Comme l’avait déjà rapporté Mediapart, le vrai-faux rapport d’analyse final envoyé aux élus n’a été modifié qu’à la marge. Sur les 85 pages que compte le document seules deux phrases ont été modifiées concernant la qualité architecturale des projets, permettant ainsi à Eiffage d’obtenir une meilleure note que Bouygues. Un tour de passe-passe qui coûtera 100 millions de plus à la Métropole lilloise : le projet de Bouygues était bien moins cher que celui d’Eiffage.
À la tête du groupe UMP en 2008, Marc-Philippe Daubresse, député du Nord, confie aujourd’hui à Mediapart : « Nous avons attendu plusieurs mois que Mme Aubry nous transmette le rapport d’analyse final qui avait classé Eiffage en tête. Mais nous avons eu la surprise de découvrir que l’argumentaire qui avait fait pencher le choix vers Eiffage, ne se trouvait pas dans le rapport. Seules deux lignes avaient été modifiées ! »
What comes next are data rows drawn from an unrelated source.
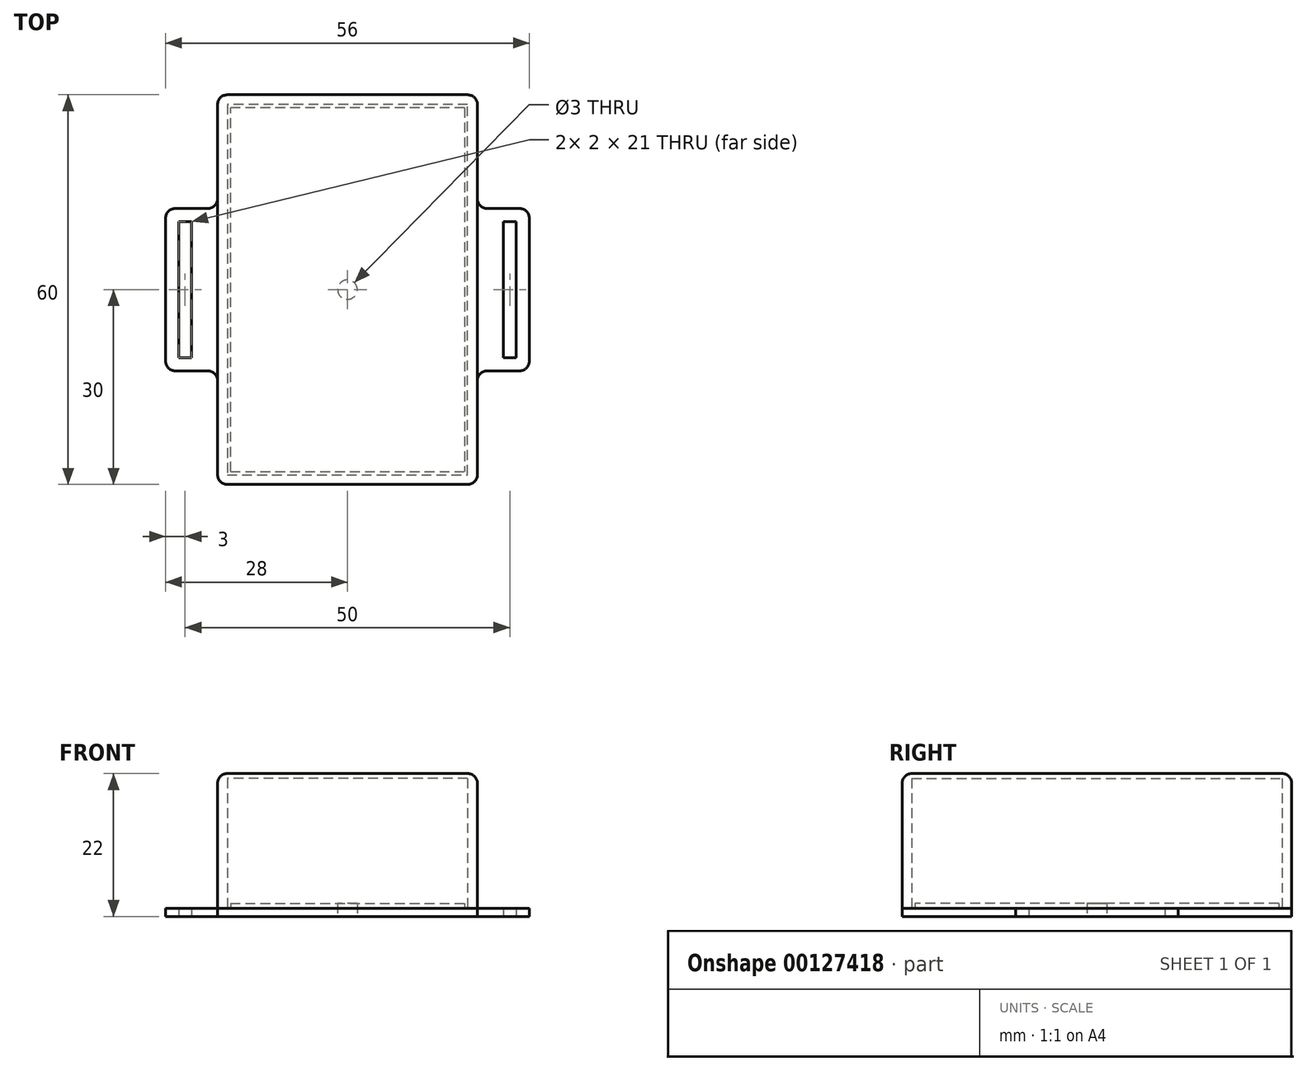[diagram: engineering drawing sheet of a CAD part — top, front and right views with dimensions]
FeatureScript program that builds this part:
annotation { "Feature Type Name" : "Feature", "Feature Type Description" : "" }
export const myFeature = defineFeature(function(context is Context, id is Id, definition is map)
    precondition{}
    {
        {
            assignVariable(context, id + "F0", {"name" : "h", "anyValue" : 20});
        }
        {
            assignVariable(context, id + "F1", {"name" : "layer", "anyValue" : .25});
        }
        {
            assignVariable(context, id + "F2", {"name" : "nozw", "anyValue" : .5});
        }
        {
            var Q0;
            Q0=qCreatedBy(makeId("Top.planeOp"),FACE);
            var sketch = newSketch(context, id + "F3", { "sketchPlane" : qUnion([Q0])});
            skLineSegment(sketch, "E0", {"start": v(0, 30) * mm, "end": v(20, 30) * mm});
            skLineSegment(sketch, "E1", {"start": v(20, 30) * mm, "end": v(20, 0) * mm});
            skLineSegment(sketch, "E2", {"start": v(20, 12.5) * mm, "end": v(28, 12.5) * mm});
            skLineSegment(sketch, "E3", {"start": v(28, 12.5) * mm, "end": v(28, 0) * mm});
            skLineSegment(sketch, "E4", {"start": v(24, 0) * mm, "end": v(24, 10.5) * mm});
            skLineSegment(sketch, "E5", {"start": v(24, 10.5) * mm, "end": v(26, 10.5) * mm});
            skLineSegment(sketch, "E6", {"start": v(26, 10.5) * mm, "end": v(26, 0) * mm});
            skLineSegment(sketch, "E7.MirrorCS", {"start": v(26, -10.5) * mm, "end": v(26, 0) * mm});
            skLineSegment(sketch, "E8.MirrorCS", {"start": v(24, -10.5) * mm, "end": v(26, -10.5) * mm});
            skLineSegment(sketch, "E9.MirrorCS", {"start": v(24, 0) * mm, "end": v(24, -10.5) * mm});
            skLineSegment(sketch, "E10.MirrorCS", {"start": v(0, -30) * mm, "end": v(20, -30) * mm});
            skLineSegment(sketch, "E11.MirrorCS", {"start": v(28, -12.5) * mm, "end": v(28, 0) * mm});
            skLineSegment(sketch, "E12.MirrorCS", {"start": v(20, -30) * mm, "end": v(20, 0) * mm});
            skLineSegment(sketch, "E13.MirrorCS", {"start": v(20, -12.5) * mm, "end": v(28, -12.5) * mm});
            skLineSegment(sketch, "E14.MirrorCS", {"start": v(-24, 0) * mm, "end": v(-24, 10.5) * mm});
            skLineSegment(sketch, "E15.MirrorCS", {"start": v(-24, 10.5) * mm, "end": v(-26, 10.5) * mm});
            skLineSegment(sketch, "E16.MirrorCS", {"start": v(-26, 10.5) * mm, "end": v(-26, 0) * mm});
            skLineSegment(sketch, "E17.MirrorCS", {"start": v(-26, -10.5) * mm, "end": v(-26, 0) * mm});
            skLineSegment(sketch, "E18.MirrorCS", {"start": v(-24, -10.5) * mm, "end": v(-26, -10.5) * mm});
            skLineSegment(sketch, "E19.MirrorCS", {"start": v(-24, 0) * mm, "end": v(-24, -10.5) * mm});
            skLineSegment(sketch, "E20.MirrorCS", {"start": v(0, -30) * mm, "end": v(-20, -30) * mm});
            skLineSegment(sketch, "E21.MirrorCS", {"start": v(-20, -30) * mm, "end": v(-20, 0) * mm});
            skLineSegment(sketch, "E22.MirrorCS", {"start": v(-28, 12.5) * mm, "end": v(-28, 0) * mm});
            skLineSegment(sketch, "E23.MirrorCS", {"start": v(-20, 12.5) * mm, "end": v(-28, 12.5) * mm});
            skLineSegment(sketch, "E24.MirrorCS", {"start": v(-20, 30) * mm, "end": v(-20, 0) * mm});
            skLineSegment(sketch, "E25.MirrorCS", {"start": v(-28, -12.5) * mm, "end": v(-28, 0) * mm});
            skLineSegment(sketch, "E26.MirrorCS", {"start": v(-20, -12.5) * mm, "end": v(-28, -12.5) * mm});
            skLineSegment(sketch, "E27.MirrorCS", {"start": v(0, 30) * mm, "end": v(-20, 30) * mm});
            skLineSegment(sketch, "E28.0", {"start": v(0, 28) * mm, "end": v(18, 28) * mm});
            skLineSegment(sketch, "E28.1", {"start": v(18, 28) * mm, "end": v(18, 0) * mm});
            skLineSegment(sketch, "E28.2", {"start": v(0, 28) * mm, "end": v(-18, 28) * mm});
            skLineSegment(sketch, "E28.3", {"start": v(18, -28) * mm, "end": v(18, 0) * mm});
            skLineSegment(sketch, "E28.4", {"start": v(-18, 28) * mm, "end": v(-18, 0) * mm});
            skLineSegment(sketch, "E28.5", {"start": v(-18, -28) * mm, "end": v(-18, 0) * mm});
            skLineSegment(sketch, "E28.6", {"start": v(0, -28) * mm, "end": v(-18, -28) * mm});
            skLineSegment(sketch, "E28.7", {"start": v(0, -28) * mm, "end": v(18, -28) * mm});
            skCircle(sketch, "E29", {"center": v(0, 0) * mm, "radius": 1.5 * mm});
            skSolve(sketch);
        }
        {
            var Q0;
            Q0=makeQuery(id+"F3.imprint","IMPRINT",FACE,{"disambiguationData":[TD([[makeQuery(id+"F3.imprint","IMPRINT",EDGE,{"derivedFrom":sQuery(id+"F3.wireOp",EDGE,"E14.MirrorCS")}),-1.0]])]});
            var Q1;
            {var subQ4=sQuery(id+"F3.wireOp",EDGE,"E2");Q1=makeQuery(id+"F3.imprint","IMPRINT",FACE,{"disambiguationData":[TD([[makeQuery(id+"F3.imprint","IMPRINT",EDGE,{"derivedFrom":subQ4}),-1.0]])]});}
            var Q2;
            {var subQ11=sQuery(id+"F3.wireOp",EDGE,"E0");Q2=makeQuery(id+"F3.imprint","IMPRINT",FACE,{"disambiguationData":[TD([[makeQuery(id+"F3.imprint","IMPRINT",EDGE,{"derivedFrom":subQ11}),-1.0]])]});}
            extrude(context, id + "F4", {"entities" : qUnion([Q0, Q1, Q2]), "depth" : (getVariable(context, 'layer') * 5) * mm});
        }
        {
            var Q0;
            Q0=makeQuery(id+"F3.imprint","IMPRINT",FACE,{"disambiguationData":[TD([[makeQuery(id+"F3.imprint","IMPRINT",EDGE,{"derivedFrom":sQuery(id+"F3.wireOp",EDGE,"E28.0")}),-1.0]])]});
            extrude(context, id + "F5", {"entities" : qUnion([Q0]), "operationType" : NewBodyOperationType.ADD, "depth" : (getVariable(context, 'layer') * 8) * mm});
        }
        {
            var Q0;
            Q0=qCreatedBy(makeId("Top.planeOp"),FACE);
            cPlane(context, id + "F6", {"entities" : qUnion([Q0]), "cplaneType" : CPlaneType.OFFSET, "offset" : (getVariable(context, 'layer') * 5) * mm, "width" : 150 * mm, "height" : 150 * mm});
        }
        {
            var Q0;
            Q0=qCreatedBy(id+"F6.planeOp",FACE);
            var sketch = newSketch(context, id + "F7", { "sketchPlane" : qUnion([Q0])});
            skLineSegment(sketch, "E30.0.0", {"start": v(20, 30) * mm, "end": v(-20, 30) * mm});
            skLineSegment(sketch, "E30.0.1", {"start": v(-20, 30) * mm, "end": v(-20, -30) * mm});
            skLineSegment(sketch, "E30.0.2", {"start": v(-20, -30) * mm, "end": v(20, -30) * mm});
            skLineSegment(sketch, "E30.0.3", {"start": v(20, -30) * mm, "end": v(20, 30) * mm});
            skLineSegment(sketch, "E31.0", {"start": v(18.5, 28.5) * mm, "end": v(-18.5, 28.5) * mm});
            skLineSegment(sketch, "E31.1", {"start": v(18.5, -28.5) * mm, "end": v(18.5, 28.5) * mm});
            skLineSegment(sketch, "E31.2", {"start": v(-18.5, -28.5) * mm, "end": v(18.5, -28.5) * mm});
            skLineSegment(sketch, "E31.3", {"start": v(-18.5, 28.5) * mm, "end": v(-18.5, -28.5) * mm});
            skSolve(sketch);
        }
        {
            var Q0;
            Q0=makeQuery(id+"F7.imprint","IMPRINT",FACE,{"disambiguationData":[TD([[makeQuery(id+"F7.imprint","IMPRINT",EDGE,{"derivedFrom":sQuery(id+"F7.wireOp",EDGE,"E30.0.0")}),1.0]])]});
            extrude(context, id + "F8", {"entities" : qUnion([Q0]), "depth" : (getVariable(context, 'h')) * mm});
        }
        {
            var Q0;
            Q0=makeQuery(id+"F8.opExtrude","CAP_FACE",FACE,{"disambiguationData":[OSD([sQuery(id+"F7.wireOp",EDGE,"E30.0.0"),sQuery(id+"F7.wireOp",EDGE,"E30.0.1"),sQuery(id+"F7.wireOp",EDGE,"E30.0.2"),sQuery(id+"F7.wireOp",EDGE,"E30.0.3"),sQuery(id+"F7.wireOp",EDGE,"E31.0"),sQuery(id+"F7.wireOp",EDGE,"E31.1"),sQuery(id+"F7.wireOp",EDGE,"E31.2"),sQuery(id+"F7.wireOp",EDGE,"E31.3")])],"isStart":false});
            var sketch = newSketch(context, id + "F9", { "sketchPlane" : qUnion([Q0])});
            skLineSegment(sketch, "E32.0.0", {"start": v(20, -30) * mm, "end": v(20, 30) * mm});
            skLineSegment(sketch, "E32.0.1", {"start": v(20, 30) * mm, "end": v(-20, 30) * mm});
            skLineSegment(sketch, "E32.0.2", {"start": v(-20, 30) * mm, "end": v(-20, -30) * mm});
            skLineSegment(sketch, "E32.0.3", {"start": v(-20, -30) * mm, "end": v(20, -30) * mm});
            skSolve(sketch);
        }
        {
            var Q0;
            Q0=makeQuery(id+"F9.imprint","IMPRINT",FACE,{"disambiguationData":[TD([[makeQuery(id+"F9.imprint","IMPRINT",EDGE,{"derivedFrom":sQuery(id+"F9.wireOp",EDGE,"E32.0.0")}),1.0]])]});
            var Q1;
            Q1=makeQuery(id+"F9.imprint","IMPRINT",FACE,{"disambiguationData":[TD([[makeQuery(id+"F9.imprint","IMPRINT",EDGE,{"derivedFrom":makeQuery(id+"F8.opExtrude","CAP_EDGE",EDGE,{"disambiguationData":[OSD([sQuery(id+"F7.wireOp",EDGE,"E31.0")])],"isStart":false})}),1.0]])]});
            extrude(context, id + "F10", {"entities" : qUnion([Q0, Q1]), "operationType" : NewBodyOperationType.ADD, "depth" : (getVariable(context, 'layer') * 3) * mm});
        }
        {
            var Q0;
            Q0=makeQuery(id+"F10.opExtrude","CAP_EDGE",EDGE,{"disambiguationData":[OSD([sQuery(id+"F9.wireOp",EDGE,"E32.0.3")])],"isStart":false});
            var Q1;
            Q1=makeQuery(id+"F10.opExtrude","CAP_EDGE",EDGE,{"disambiguationData":[OSD([sQuery(id+"F9.wireOp",EDGE,"E32.0.2")])],"isStart":false});
            var Q2;
            Q2=makeQuery(id+"F10.opExtrude","CAP_EDGE",EDGE,{"disambiguationData":[OSD([sQuery(id+"F9.wireOp",EDGE,"E32.0.1")])],"isStart":false});
            var Q3;
            Q3=makeQuery(id+"F10.opExtrude","CAP_EDGE",EDGE,{"disambiguationData":[OSD([sQuery(id+"F9.wireOp",EDGE,"E32.0.0")])],"isStart":false});
            var Q4;
            Q4=makeQuery(id+"F10.boolean.opBoolean","MERGE",EDGE,{"derivedFrom":[makeQuery(id+"F8.opExtrude","SWEPT_EDGE",EDGE,{"disambiguationData":[OSD([sQuery(id+"F7.wireOp",EDGE,"E30.0.2"),sQuery(id+"F7.wireOp",EDGE,"E30.0.3")])]}),makeQuery(id+"F10.opExtrude","SWEPT_EDGE",EDGE,{"disambiguationData":[OSD([sQuery(id+"F9.wireOp",EDGE,"E32.0.0"),sQuery(id+"F9.wireOp",EDGE,"E32.0.3")])]})]});
            var Q5;
            Q5=makeQuery(id+"F10.boolean.opBoolean","MERGE",EDGE,{"derivedFrom":[makeQuery(id+"F8.opExtrude","SWEPT_EDGE",EDGE,{"disambiguationData":[OSD([sQuery(id+"F7.wireOp",EDGE,"E30.0.0"),sQuery(id+"F7.wireOp",EDGE,"E30.0.3")])]}),makeQuery(id+"F10.opExtrude","SWEPT_EDGE",EDGE,{"disambiguationData":[OSD([sQuery(id+"F9.wireOp",EDGE,"E32.0.0"),sQuery(id+"F9.wireOp",EDGE,"E32.0.1")])]})]});
            var Q6;
            Q6=makeQuery(id+"F10.boolean.opBoolean","MERGE",EDGE,{"derivedFrom":[makeQuery(id+"F8.opExtrude","SWEPT_EDGE",EDGE,{"disambiguationData":[OSD([sQuery(id+"F7.wireOp",EDGE,"E30.0.1"),sQuery(id+"F7.wireOp",EDGE,"E30.0.2")])]}),makeQuery(id+"F10.opExtrude","SWEPT_EDGE",EDGE,{"disambiguationData":[OSD([sQuery(id+"F9.wireOp",EDGE,"E32.0.2"),sQuery(id+"F9.wireOp",EDGE,"E32.0.3")])]})]});
            var Q7;
            Q7=makeQuery(id+"F10.boolean.opBoolean","MERGE",EDGE,{"derivedFrom":[makeQuery(id+"F8.opExtrude","SWEPT_EDGE",EDGE,{"disambiguationData":[OSD([sQuery(id+"F7.wireOp",EDGE,"E30.0.0"),sQuery(id+"F7.wireOp",EDGE,"E30.0.1")])]}),makeQuery(id+"F10.opExtrude","SWEPT_EDGE",EDGE,{"disambiguationData":[OSD([sQuery(id+"F9.wireOp",EDGE,"E32.0.1"),sQuery(id+"F9.wireOp",EDGE,"E32.0.2")])]})]});
            var Q8;
            Q8=makeQuery(id+"F4.opExtrude","SWEPT_EDGE",EDGE,{"disambiguationData":[OSD([sQuery(id+"F3.wireOp",EDGE,"E24.MirrorCS"),sQuery(id+"F3.wireOp",EDGE,"E27.MirrorCS")])]});
            var Q9;
            Q9=makeQuery(id+"F4.opExtrude","SWEPT_EDGE",EDGE,{"disambiguationData":[OSD([sQuery(id+"F3.wireOp",EDGE,"E0"),sQuery(id+"F3.wireOp",EDGE,"E1")])]});
            var Q10;
            Q10=makeQuery(id+"F4.opExtrude","SWEPT_EDGE",EDGE,{"disambiguationData":[OSD([sQuery(id+"F3.wireOp",EDGE,"E20.MirrorCS"),sQuery(id+"F3.wireOp",EDGE,"E21.MirrorCS")])]});
            var Q11;
            Q11=makeQuery(id+"F4.opExtrude","SWEPT_EDGE",EDGE,{"disambiguationData":[OSD([sQuery(id+"F3.wireOp",EDGE,"E25.MirrorCS"),sQuery(id+"F3.wireOp",EDGE,"E26.MirrorCS")])]});
            var Q12;
            Q12=makeQuery(id+"F4.opExtrude","SWEPT_EDGE",EDGE,{"disambiguationData":[OSD([sQuery(id+"F3.wireOp",EDGE,"E22.MirrorCS"),sQuery(id+"F3.wireOp",EDGE,"E23.MirrorCS")])]});
            var Q13;
            Q13=makeQuery(id+"F4.opExtrude","SWEPT_EDGE",EDGE,{"disambiguationData":[OSD([sQuery(id+"F3.wireOp",EDGE,"E23.MirrorCS"),sQuery(id+"F3.wireOp",EDGE,"E24.MirrorCS")])]});
            var Q14;
            Q14=makeQuery(id+"F4.opExtrude","SWEPT_EDGE",EDGE,{"disambiguationData":[OSD([sQuery(id+"F3.wireOp",EDGE,"E21.MirrorCS"),sQuery(id+"F3.wireOp",EDGE,"E26.MirrorCS")])]});
            var Q15;
            Q15=makeQuery(id+"F4.opExtrude","SWEPT_EDGE",EDGE,{"disambiguationData":[OSD([sQuery(id+"F3.wireOp",EDGE,"E10.MirrorCS"),sQuery(id+"F3.wireOp",EDGE,"E12.MirrorCS")])]});
            var Q16;
            Q16=makeQuery(id+"F4.opExtrude","SWEPT_EDGE",EDGE,{"disambiguationData":[OSD([sQuery(id+"F3.wireOp",EDGE,"E11.MirrorCS"),sQuery(id+"F3.wireOp",EDGE,"E13.MirrorCS")])]});
            var Q17;
            Q17=makeQuery(id+"F4.opExtrude","SWEPT_EDGE",EDGE,{"disambiguationData":[OSD([sQuery(id+"F3.wireOp",EDGE,"E12.MirrorCS"),sQuery(id+"F3.wireOp",EDGE,"E13.MirrorCS")])]});
            var Q18;
            Q18=makeQuery(id+"F4.opExtrude","SWEPT_EDGE",EDGE,{"disambiguationData":[OSD([sQuery(id+"F3.wireOp",EDGE,"E2"),sQuery(id+"F3.wireOp",EDGE,"E3")])]});
            var Q19;
            Q19=makeQuery(id+"F4.opExtrude","SWEPT_EDGE",EDGE,{"disambiguationData":[OSD([sQuery(id+"F3.wireOp",EDGE,"E1"),sQuery(id+"F3.wireOp",EDGE,"E2")])]});
            fillet(context, id + "F11", {"entities" : qUnion([Q0, Q1, Q2, Q3, Q4, Q5, Q6, Q7, Q8, Q9, Q10, Q11, Q12, Q13, Q14, Q15, Q16, Q17, Q18, Q19]), "radius" : (getVariable(context, 'nozw') * 3) * mm, "tangentPropagation" : true, "allowEdgeOverflow" : false});
        }
    });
Reste à savoir comment les conseillers de Lille Métropole ont pu aussi massivement voter pour le projet Eiffage, pourtant écarté par les services de la collectivité. Des soupçons de pots-de-vin se font d’ores et déjà jour – une lettre de dénonciation, signée, a même été envoyée en ce sens à la justice. Les enquêteurs ne sont cependant pas saisis de ces faits.
Pour ce qui est du faux, l’affaire paraissait donc entendue. Et voilà que contre toute attente, la juge d’instruction en charge des investigations, Fabienne Atzori, qui vient d’être mutée à la cour d'appel de Lyon, a décidé de classer son enquête le 11 août dernier, invoquant des faits de prescription qui surprennent la plupart des acteurs du dossier. Dans son ordonnance, la magistrate a ainsi estimé que le faux, dont elle reconnaît elle-même l’existence, a été réalisé dans un cadre « privé » – ce qui réduit les délais de prescription – alors que les investigations portent bien sur un marché public et mettent en cause les pratiques d’une collectivité locale.
Me Joseph Breham, l’avocat de l'élu lillois Éric Darques, partie civile et membre de l’association anti-corruption Anticor, à l’origine de l’enquête, ne décolère pas : « Un faux a été réalisé consciemment par les services techniques de la ville, puis diffusé par des élus, en pleine connaissance de cause. Le parquet a été des plus rétifs pour ouvrir une enquête et maintenant après deux ans d'instruction, deux mises en examen, un témoin assisté, on classe l'affaire pour un prétexte procédural. » L’avocat a saisi la chambre de l’instruction de la cour d’appel de Lille pour contester le classement du dossier.